What you need to do
Your answer should be the lines of the data below that contain "depth".

Material supplied

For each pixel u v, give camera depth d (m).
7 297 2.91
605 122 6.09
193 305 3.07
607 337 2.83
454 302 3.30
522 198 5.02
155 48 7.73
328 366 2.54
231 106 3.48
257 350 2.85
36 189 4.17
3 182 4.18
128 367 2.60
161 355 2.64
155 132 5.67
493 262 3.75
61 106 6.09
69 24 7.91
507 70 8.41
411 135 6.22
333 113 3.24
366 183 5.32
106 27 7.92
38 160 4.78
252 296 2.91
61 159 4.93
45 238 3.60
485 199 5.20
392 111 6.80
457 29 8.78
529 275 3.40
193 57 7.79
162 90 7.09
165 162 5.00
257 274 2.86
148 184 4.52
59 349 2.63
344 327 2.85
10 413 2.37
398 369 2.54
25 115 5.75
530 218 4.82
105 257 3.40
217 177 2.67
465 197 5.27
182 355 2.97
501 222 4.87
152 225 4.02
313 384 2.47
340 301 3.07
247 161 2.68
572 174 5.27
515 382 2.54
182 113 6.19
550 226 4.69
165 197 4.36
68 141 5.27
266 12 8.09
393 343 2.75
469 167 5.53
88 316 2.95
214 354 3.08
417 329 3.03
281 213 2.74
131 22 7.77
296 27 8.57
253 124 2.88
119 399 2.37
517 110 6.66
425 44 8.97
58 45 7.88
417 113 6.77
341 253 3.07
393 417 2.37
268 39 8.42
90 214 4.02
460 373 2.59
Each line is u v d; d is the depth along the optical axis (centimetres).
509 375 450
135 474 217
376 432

Task output
For each pixel u v, give camera depth d (m).
Each line is u v d; d is the depth along the optical axis (centimetres).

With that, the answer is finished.